Sewaktu aku kecil, mungkin bisa diberi doktrin seperti itu. Namun saat aku besar, kenyataan berbeda. Wujud dari pengaruh setan bermacam-macam. Banyak hal yang terkesan jadi tanggung. Masih banyak yang kuingat jawaban ibuku yang mengambang. Perkara masuk neraka atau surga tidak hanya berkutat di sholat dan ngaji. Masuk di segala lini kehidupan. Bahkan, bagaimana cara kita menghabiskan harta yang kita dapat pun ada aturannya.
“Kenapa kita harus sholat?” Tanyaku pada ibuku waktu kecil.
“Husss! Kamu kok, tanya begitu?! Itu perintah Allah! Kamu wajib sholat dan ngaji! Kalo gak ngerjain, mati masuk neraka! Mau emang?” Cerocos ibuku dengan nada sedikit tinggi. Layak harga dirinya baru disinggung.
Sekarang, aku dihadapkan pada anak-anakku yang lahir di jaman yang jauh berbeda denganku dan pastinya akan dewasa di jaman yang berbeda denganku. Mereka tidak bisa hanya dengan doktrin. Mereka butuh alasan kuat dalam menjalani sesuatu. Secara tidak sengaja memaksa aku untuk menjadi orang yang lebih baik dan pintar. Tantangan baru!
Suatu hari, di siang hari yang cerah, anakku yang pertama bertanya, “Ma, aku boleh pindah agama gak?” Ujarnya dengan wajah polosnya. Tanpa beban.
Seketika terasa kosong di kepalaku. Ringan sekali. Mungkin kalau bahasa anak sekarang tuh, nge-blank. Gimana tidak?! Usianya baru menginjak 8 tahun. Tapi pertanyaanya seperti orang yang sudah lelah menjalankan ibadah sekian lama dan menyadari ada yang tidak sesuai dengan hati. Alhamdulillah, aku tidak merasa tersinggung, marah, atau kesal. Tapi, cukup bikin aku mengeluarkan nafas lewat mulut sambil monyong sedikit. Pyuuuhh!
Apa kata yang harus ku keluarkan? Bingung bin bingung. Di google ada tidak ya… Hatta masih duduk dengan wajah yakin (akan kecerdasan ibunya) di hadapanku untuk menunggu jawaban. Selama ini, ku jalankan ibadah berawal dari kebiasaan.
Tidak pernah terpikir apa yang akan terjadi nanti. Sama seperti slogan NIKE, “just dont it”. Aku dekatkan tubuh ini dengannya. Saling bertatapan. Mataku sejajar dengannya. Maka kutanya kembali dirinya, ” Kakak, kenapa?” Hatta diam. “Kakak capek setiap hari harus sholat lima kali dan ditambah harus ngaji juga? Puasa juga?” Hatta pun langsung mengangguk mantap!

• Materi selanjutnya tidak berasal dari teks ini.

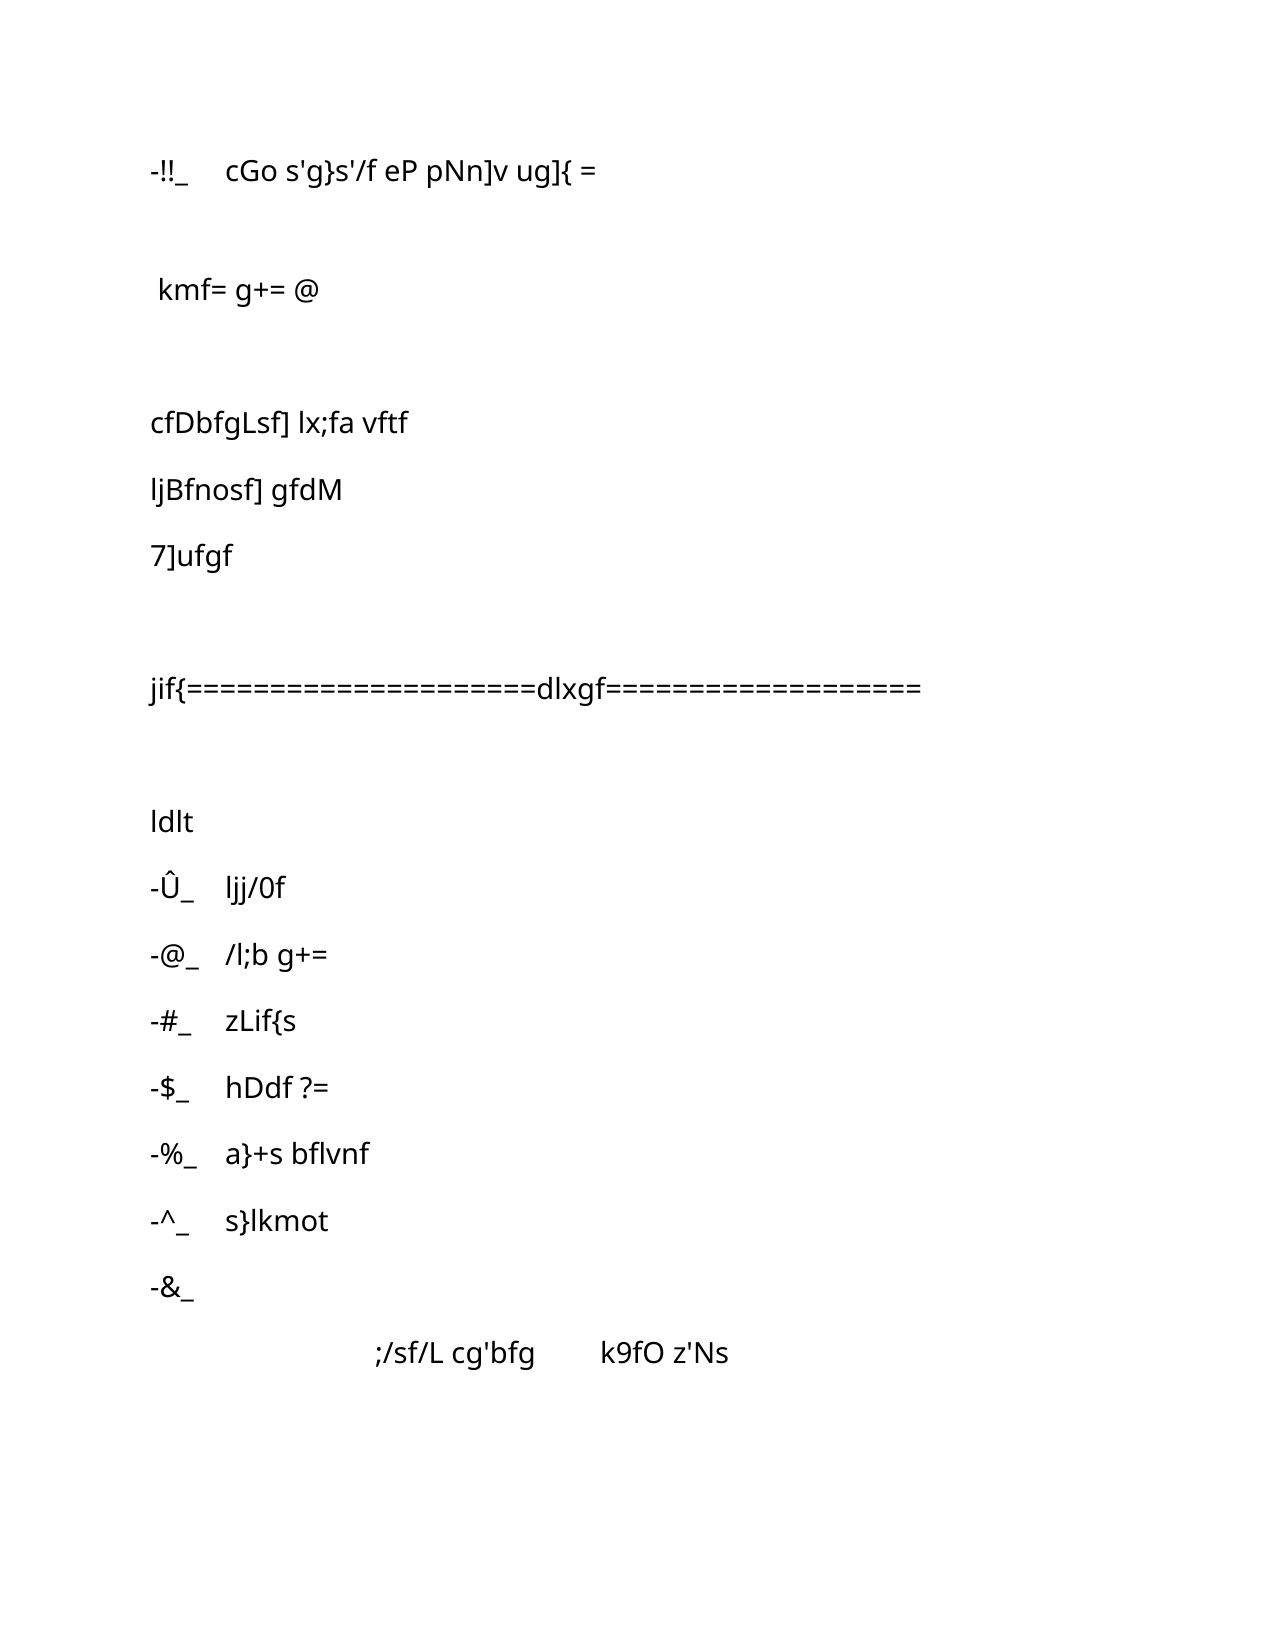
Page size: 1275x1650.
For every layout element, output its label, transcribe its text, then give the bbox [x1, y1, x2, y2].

Hatta kuajak duduk di lantai. Aku duduk di depannya. Sambil aku berpikir. “Mmm… Gini ya… Hatta. Sholat dan ngaji adalah aturan yang harus kita jalani saat kita memilih agama Islam menjadi pedoman hidup. Setiap agama punya aturan. Agama apapun! Agama Kristen harus setiap minggu ke gereja. Budha harus ke klenteng. Hindu harus ke dataran tinggi untuk bertemu dengan para dewa… ” Cerocosku.

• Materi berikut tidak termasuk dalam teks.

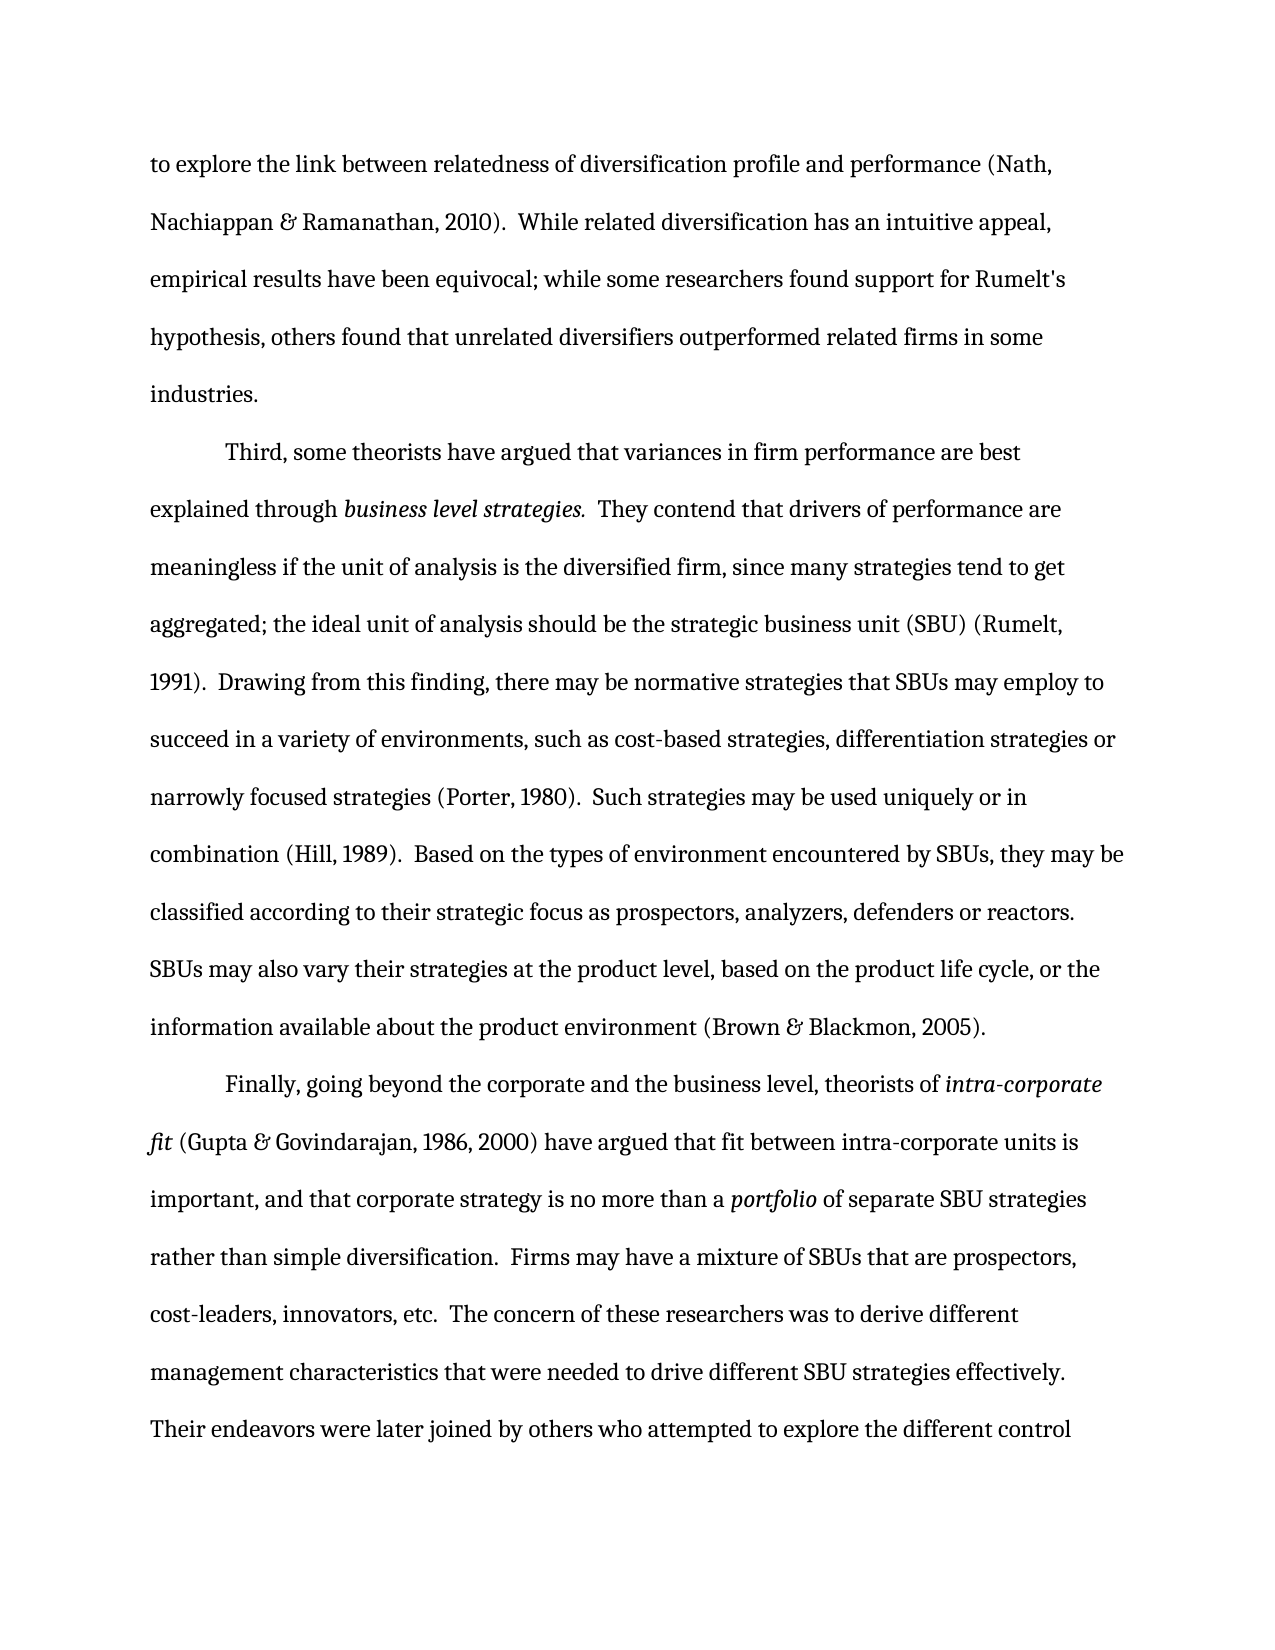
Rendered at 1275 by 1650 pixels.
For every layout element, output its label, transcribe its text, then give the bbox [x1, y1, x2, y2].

Kulihat wajahnya masih merasa ragu akan jawabanku. Kalau ada level-level-an. Ini bingung udah level 35. Tarik nafas yang dalam terus dikeluarkan sedikit demi sedikit. Tetap sambil berpikir. Pyuh, tetap tidak ketemu jawabannya.
“Kak, di dunia ini ada banyak kepercayaan dan agama. Tapi, semua itu punya aturan masing-masing yang harus dijalani oleh siapapun pemeluknya,” ujar suamiku yang ikut membantu.
Wajah anakku masih dalam kebingungan. Dilemparkan pandangan ke langit-langit. Kemudian, Hatta melihat ke arah kami. Dan bertanya, “Jadi, kalo pindah agama Kristen ada shalatnya dan ngajinya juga?”
“Iya!” Jawab kami bersamaan. “Hanya cara ibadahnya nggak sama persis,” lanjutku dalam keraguan.
Kepala Hatta manggut-manggut. Mungkin ada yang dia pahami. Kuharap juga begitu. Doaku sampai mati kami tetap dalam iman Islam. Wajar jika masih anak-anak malas ibadah.
Sekarang, dia lebih mengikuti arus. Kayaknya, mulai menikmati. Saat dirinya diberi kesempatan untuk azan, jadi ada semangat baru.
Jauh sebelum azan tiba, sudah mengajak shalat di masjid yang letaknya cukup dekat dari rumah kami Tujuannya, agar ditunjukkan untuk azan.